The CellRake API requires `project_dir` as the first parameter, making it clear where results will be saved. You can define the folder where you store the TIFF images when setting up the class, or after you did it by calling the method `set_image_folder`:

In [None]:
# Option 1: Initialize the class with project_dir and image_folder
sample_project = CellRake(
    project_dir=results_dir,
    image_folder=image_dir
)

# Option 2: Initialize the class with only project_dir and add image folder later
sample_project = CellRake(project_dir=results_dir)
sample_project.set_image_folder(image_dir)

In case you already used CellRake before and have a file of segmented data, you may include it with the method `load_segmentation`. Just copy the file into the `project_dir` and specify the name of the file in the method:

In [None]:
# Example: previous_segmentation.pkl stored in results_dir
sample_project.load_segmentation(previous_segmentation)

## 3. Image Segmentation

First, let's explore the segmentation capabilities:

In [None]:
# Basic segmentation with default parameters
segmentation_result = sample_project.segment_images(threshold_rel=0.1)

# Check results
print(f"Found {len(segmentation_result['layers'])} images")
print(f"Total blobs across all images: {sum(len(rois) for rois in segmentation_result['rois'].values())}")

# Print the current status of the CellRake object
print(sample_project)

In [None]:
# Advanced segmentation with custom parameters
segmentation_params = {
    "threshold_rel": 0.15,      # More sensitive detection
    "max_sigma": 20,            # Larger blob detection range
    "num_sigma": 12,            # More steps in detection
    "min_area": 50,             # Smaller minimum cell size
    "max_area": 2500,           # Larger maximum cell size
    "hole_fill_ratio": 0.7,     # Fill smaller holes
}

# Clear previous segmentation to try new parameters
sample_project.segmented_data = None

# Try advanced segmentation
advanced_segmentation = sample_project.segment_images(**segmentation_params)

# Check new results
print(f"Found {len(advanced_segmentation['layers'])} images")
print(f"Total blobs across all images: {sum(len(rois) for rois in advanced_segmentation['rois'].values())}")

## 4. Model Training

CellRake uses semi-supervised learning to train cell classifiers.
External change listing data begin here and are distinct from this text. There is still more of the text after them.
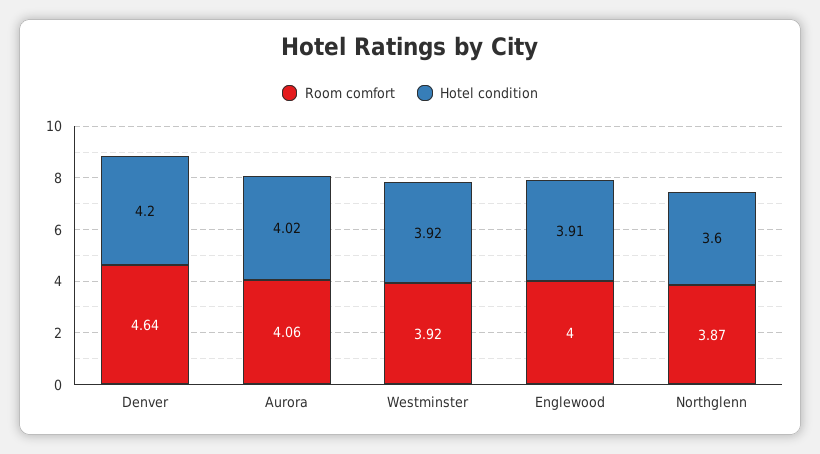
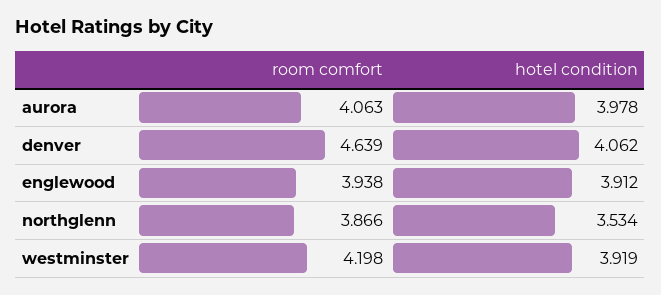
  {
    "Room comfort": {
      "Denver": 4.639,
      "Aurora": 4.063,
-     "Westminster": 3.92,
+     "Westminster": 4.198,
-     "Englewood": 4,
+     "Englewood": 3.938,
      "Northglenn": 3.866
    },
    "Hotel condition": {
-     "Denver": 4.2,
+     "Denver": 4.062,
-     "Aurora": 4.02,
+     "Aurora": 3.978,
      "Westminster": 3.919,
      "Englewood": 3.912,
-     "Northglenn": 3.6
+     "Northglenn": 3.534
    }
  }

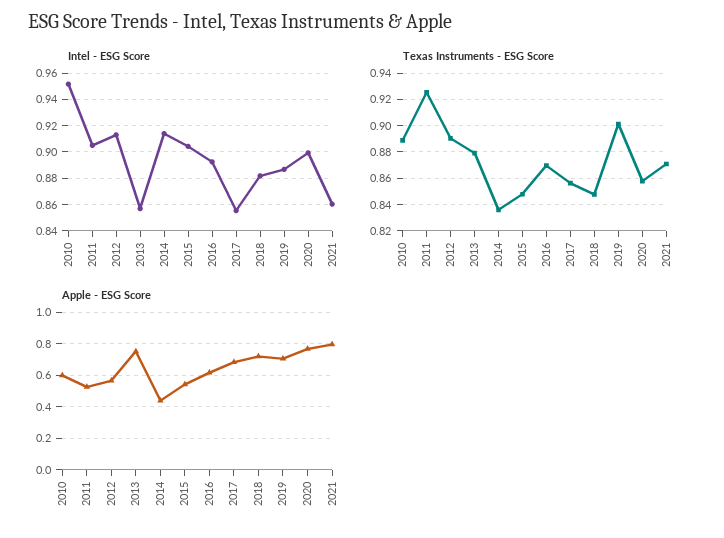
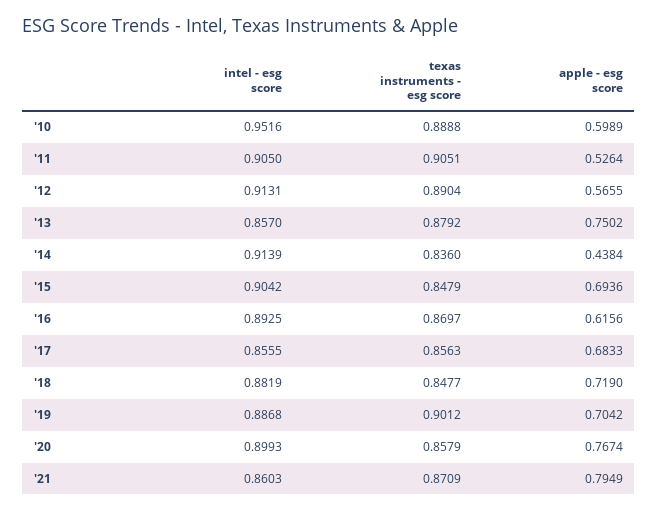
  {
    "Intel - ESG Score": {
      "2010": 0.9516,
      "2011": 0.905,
      "2012": 0.9131,
      "2013": 0.857,
      "2014": 0.9139,
      "2015": 0.9042,
      "2016": 0.8925,
      "2017": 0.8555,
      "2018": 0.8819,
      "2019": 0.8868,
      "2020": 0.8993,
      "2021": 0.8603
    },
    "Texas Instruments - ESG Score": {
      "2010": 0.8888,
-     "2011": 0.925,
+     "2011": 0.9051,
      "2012": 0.8904,
      "2013": 0.8792,
      "2014": 0.836,
      "2015": 0.8479,
      "2016": 0.8697,
      "2017": 0.8563,
      "2018": 0.8477,
      "2019": 0.9012,
      "2020": 0.8579,
      "2021": 0.8709
    },
    "Apple - ESG Score": {
      "2010": 0.5989,
      "2011": 0.5264,
      "2012": 0.5655,
      "2013": 0.7502,
      "2014": 0.4384,
-     "2015": 0.55,
+     "2015": 0.6936,
      "2016": 0.6156,
      "2017": 0.6833,
      "2018": 0.719,
      "2019": 0.7042,
      "2020": 0.7674,
      "2021": 0.7949
    }
  }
You'll manually label a small number of blobs, and the algorithm will propagate labels to similar blobs.

In [None]:
# Basic training with default parameters
# It will perform segmentation if not already done
sample_project.train()

# Check the metrics of the training
print(sample_project.metrics)

# Check the current status of the CellRake object
print(sample_project)

### 4.1 Different Model Types and Parameters

CellRake supports multiple classifiers and extensive parameter customization.

In [None]:
# Training with a different model and modified parameters
training_params = {
    "model_type": "svm", # SVM model
    "samples": 15, # Draw 15 samples from each cluster for manual labeling
    "entropy_threshold": 0.01, # Confidence threshold for pseudo-label selection
    "default_train_ratio": 0.75 # Balance train/test split
}


# Train the model with custom parameters
sample_project.train(**training_params)

# Check updated training results
print(sample_project.metrics)

## 5. Saving and Loading Models

CellRake makes it easy to save your work and reuse trained models.

In [None]:
# Save your trained model model (specify a name)
sample_project.save_model("my_cell_classifier")

# Save segmentation
sample_project.save_segmentation("my_segmentation")

# Load model
sample_project.load_model("my_cell_classifier")

# Load segmentation
sample_project.load_segmentation("my_segmentation")

## 6. Analyze other Experiments

In [None]:
# Basic analysis with default settings
analysis_results = sample_project.analyze()